M You need to use some sand. (for food)
D Ok. I’ll get some sand. Here’s some for you.
M Ya. I dropped tomato pie. (the sand represents the tomato pie) Treasure, where’s my treasure?
M looks for smooth green stones that are buried in the sandbox. You can actually see her lost green stone in the photo here.
Suddenly the game changes. They both start to bang the metal colanders on the stumps. It makes a musical sound and they like exploring the sound. They repeat this several times, enjoying the sounds they can make.
Suddenly the game changes again. M’s colander falls and she picks it up. D knocks it down. M picks it up. D knocks it down. M picks it up. I can see where this is going. Every time he knocks it over, D laughs and smiles… he thinks this game is just great! M, however does not look happy. She is becoming frustrated.
And here we have a teachable moment.
Teacher Cindy “D, have you looked at M’s face? I notice she is not smiling. I wonder if she likes this game”.
M “I don’t like this game.” (Teacher Cindy’s thoughts: She spoke up for herself! I like a strong girl, way to go, M.)
I didn’t say anything more. I felt I had already said enough.

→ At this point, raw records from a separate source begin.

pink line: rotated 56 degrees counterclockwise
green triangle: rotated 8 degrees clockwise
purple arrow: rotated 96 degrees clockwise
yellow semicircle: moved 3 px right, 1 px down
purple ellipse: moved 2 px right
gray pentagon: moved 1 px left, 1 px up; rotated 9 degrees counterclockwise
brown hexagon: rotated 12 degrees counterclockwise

D stops and suggests a new idea for what they can play together. He’s adaptable. (D really wants to have fun together, as soon as he knows his friend is not enjoying the game, he’s ready to change to something else.)

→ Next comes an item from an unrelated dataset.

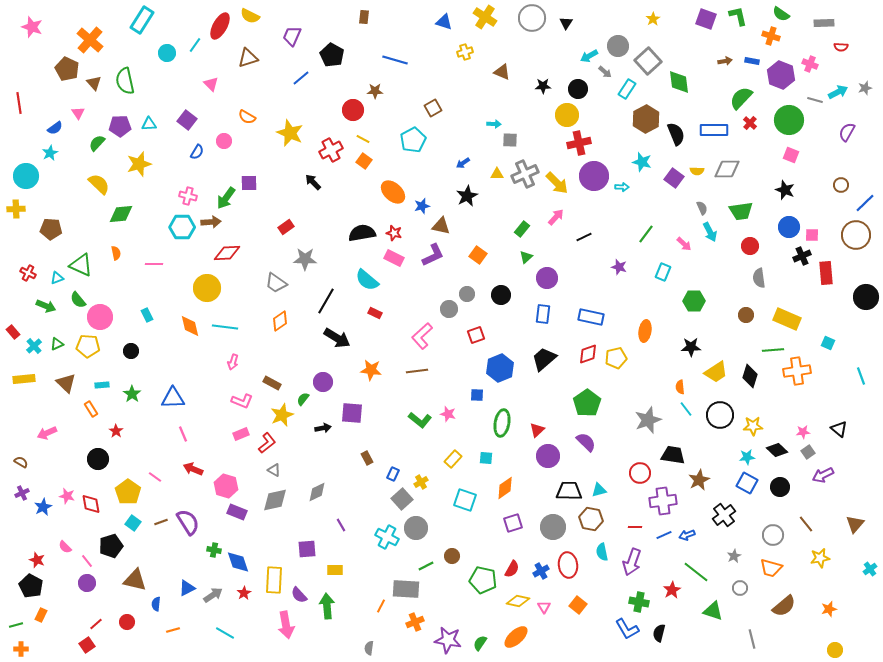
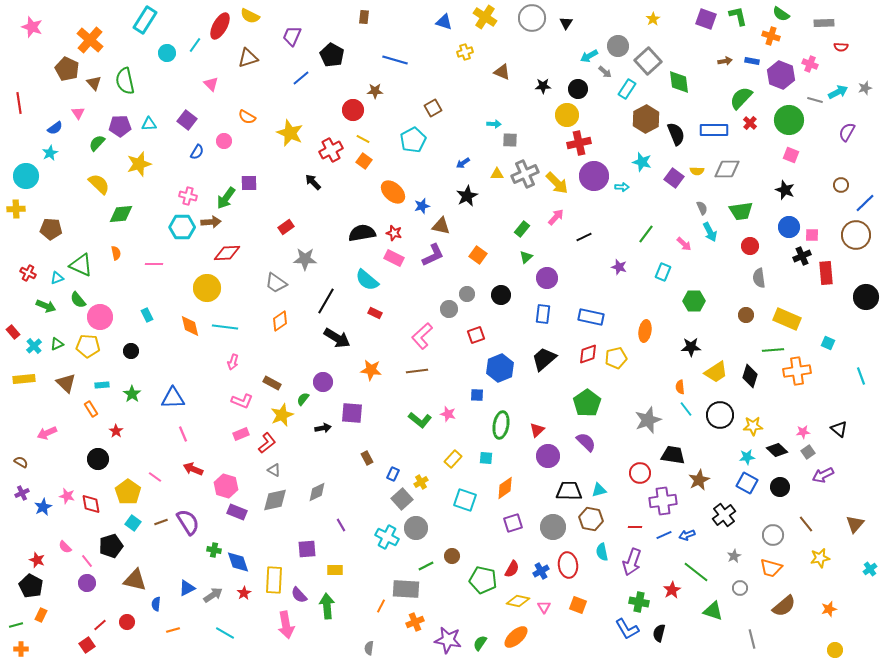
cyan rectangle at (142, 20): moved 3 px right
green ellipse at (502, 423): moved 1 px left, 2 px down
orange square at (578, 605): rotated 18 degrees counterclockwise
red line at (96, 624): moved 4 px right, 1 px down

Let’s look at the learning happening here:
–Speaking and listening skills as they communicate about their play
–Representing objects (the sand is the food) is the gateway for future reading as they will one day be able to understand that letters represent sounds and a bunch of letters together can make words.

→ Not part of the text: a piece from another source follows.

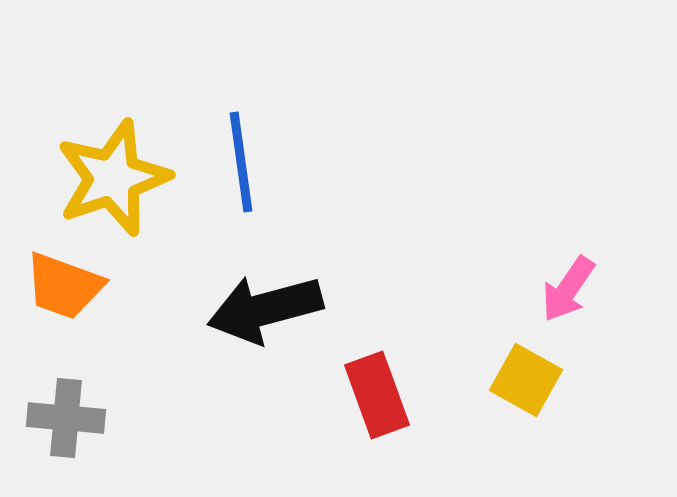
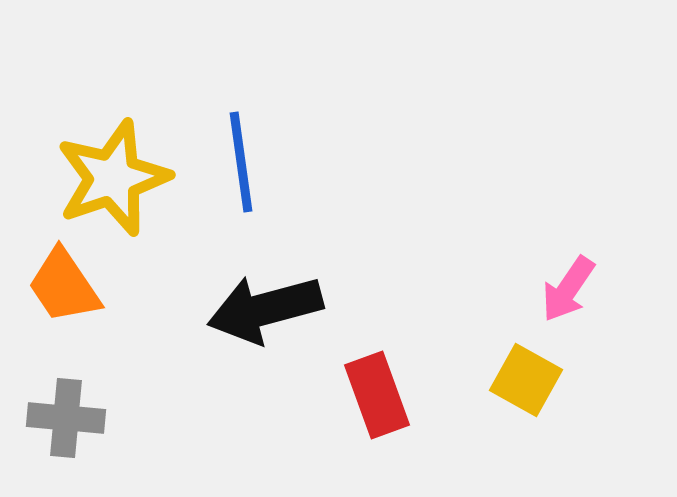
orange trapezoid: rotated 36 degrees clockwise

–taking on roles as cook, treasure hunter, music maker
–understanding feelings of others and developing empathy
-using hands and fingers develops fine motor skills
–visual skills are enhanced as they search for’treasure’
–exploration of sounds through the sense of hearing helps develop listening skills
-using creative ideas for what the sand can represent like “tomato pie”
-learning cause and effect/gravity “if I knock this over, it will fall down”
–advocating for yourself… when I don’t like something I can speak up and let my friend know how I am feeling
–smiles mean my friend is happy; no smiles might mean my friend doesn’t like something
As you can see, there is lots of learning happening in this few moments of time and not really a lot I needed to say.
This does leave me with some questions to think about that may guide me in how I set up the environment for future play.
- How can children further explore gravity?
- How can children further explore sound?
- What could be added to the play area that would suggest new roles for the children to take on?
- How can children further explore the idea of cause and effect?
How do you see the role of a preschool teacher? Is it possible we look like we’re not actually doing anything? How can we help parents understand our role in supporting and facilitating play? Thank you for reading.
The day after writing this post:
I’m just going to add that I read a post from Teacher Tom after writing the above post and find it quite interesting that we are writing blog posts about such a similar topic. He explores the definition of “school” and “teacher”. He also touches on our roles early childhood educators. I like that he considers his role to be adding humour and an element of fun. It reminded me one reason I like “teaching” young children. It is that opportunity to make their first experiences away from home positive, fun and something that can be enjoyable and engaging. If the first associations a child has with “school” are positive, then I believe it can go a long way towards making the school experience more positive even though the element of play is not always present. (My hope is that all countries would become more like Finland where play is valued for all ages of children and not just those under the age of six.)